◆ What to work on: Only an exact repetition of the entries will do.

◆ Given information:
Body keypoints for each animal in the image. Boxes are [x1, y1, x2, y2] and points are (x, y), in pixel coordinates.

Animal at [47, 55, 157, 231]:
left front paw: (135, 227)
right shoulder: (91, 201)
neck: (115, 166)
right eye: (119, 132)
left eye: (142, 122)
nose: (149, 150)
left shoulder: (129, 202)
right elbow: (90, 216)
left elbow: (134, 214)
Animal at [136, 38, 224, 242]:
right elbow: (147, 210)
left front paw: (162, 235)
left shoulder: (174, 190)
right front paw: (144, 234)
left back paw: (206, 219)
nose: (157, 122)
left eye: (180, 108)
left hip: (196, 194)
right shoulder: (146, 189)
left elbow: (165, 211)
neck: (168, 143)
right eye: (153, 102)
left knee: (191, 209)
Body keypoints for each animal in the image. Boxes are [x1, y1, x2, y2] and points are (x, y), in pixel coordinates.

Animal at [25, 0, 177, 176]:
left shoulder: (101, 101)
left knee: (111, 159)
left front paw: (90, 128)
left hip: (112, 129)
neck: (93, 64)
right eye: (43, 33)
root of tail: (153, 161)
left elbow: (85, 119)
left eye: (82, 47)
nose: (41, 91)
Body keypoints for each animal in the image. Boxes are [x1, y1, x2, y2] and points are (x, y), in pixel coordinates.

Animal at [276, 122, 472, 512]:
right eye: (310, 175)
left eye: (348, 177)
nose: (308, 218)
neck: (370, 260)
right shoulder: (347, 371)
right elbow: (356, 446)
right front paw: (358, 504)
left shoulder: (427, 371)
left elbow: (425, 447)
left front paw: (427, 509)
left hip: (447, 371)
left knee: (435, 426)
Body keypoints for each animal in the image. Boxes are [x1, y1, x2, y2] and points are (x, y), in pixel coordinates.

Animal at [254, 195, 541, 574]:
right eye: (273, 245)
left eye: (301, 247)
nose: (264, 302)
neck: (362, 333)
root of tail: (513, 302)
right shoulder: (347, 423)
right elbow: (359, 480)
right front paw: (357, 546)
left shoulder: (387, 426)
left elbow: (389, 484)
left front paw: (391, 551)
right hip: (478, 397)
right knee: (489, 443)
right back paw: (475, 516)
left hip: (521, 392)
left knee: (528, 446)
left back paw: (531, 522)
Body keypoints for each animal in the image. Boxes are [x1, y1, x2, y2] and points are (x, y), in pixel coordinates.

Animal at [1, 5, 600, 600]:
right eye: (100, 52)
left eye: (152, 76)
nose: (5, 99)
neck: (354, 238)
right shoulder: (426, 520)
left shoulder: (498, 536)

◆ Answer below:
Body keypoints for each animal in the image. Boxes are [x1, y1, x2, y2] and points are (x, y), in pixel coordinates.

Animal at [47, 55, 157, 231]:
left front paw: (135, 227)
right shoulder: (91, 201)
neck: (115, 166)
right eye: (119, 132)
left eye: (142, 122)
nose: (149, 150)
left shoulder: (129, 202)
right elbow: (90, 216)
left elbow: (134, 214)
Animal at [136, 38, 224, 242]:
right elbow: (147, 210)
left front paw: (162, 235)
left shoulder: (174, 190)
right front paw: (144, 234)
left back paw: (206, 219)
nose: (157, 122)
left eye: (180, 108)
left hip: (196, 194)
right shoulder: (146, 189)
left elbow: (165, 211)
neck: (168, 143)
right eye: (153, 102)
left knee: (191, 209)
Body keypoints for each animal in the image. Boxes are [x1, y1, x2, y2] and points are (x, y), in pixel coordinates.

Animal at [25, 0, 177, 176]:
left shoulder: (101, 101)
left knee: (111, 159)
left front paw: (90, 128)
left hip: (112, 129)
neck: (93, 64)
right eye: (43, 33)
root of tail: (153, 161)
left elbow: (85, 119)
left eye: (82, 47)
nose: (41, 91)
Body keypoints for each animal in the image. Boxes are [x1, y1, x2, y2] and points are (x, y), in pixel coordinates.

Animal at [276, 122, 472, 512]:
right eye: (310, 175)
left eye: (348, 177)
nose: (308, 218)
neck: (370, 260)
right shoulder: (347, 371)
right elbow: (356, 446)
right front paw: (358, 504)
left shoulder: (427, 371)
left elbow: (425, 447)
left front paw: (427, 509)
left hip: (447, 371)
left knee: (435, 426)
Body keypoints for each animal in the image. Boxes are [x1, y1, x2, y2] and points are (x, y), in pixel coordinates.

Animal at [254, 195, 541, 574]:
right eye: (273, 245)
left eye: (301, 247)
nose: (264, 302)
neck: (362, 333)
root of tail: (513, 302)
right shoulder: (347, 423)
right elbow: (359, 480)
right front paw: (357, 546)
left shoulder: (387, 426)
left elbow: (389, 484)
left front paw: (391, 551)
right hip: (478, 397)
right knee: (489, 443)
right back paw: (475, 516)
left hip: (521, 392)
left knee: (528, 446)
left back paw: (531, 522)
Body keypoints for each animal in the image. Boxes are [x1, y1, x2, y2] and points are (x, y), in pixel coordinates.

Animal at [1, 5, 600, 600]:
right eye: (100, 52)
left eye: (152, 76)
nose: (5, 99)
neck: (354, 238)
right shoulder: (426, 520)
left shoulder: (498, 536)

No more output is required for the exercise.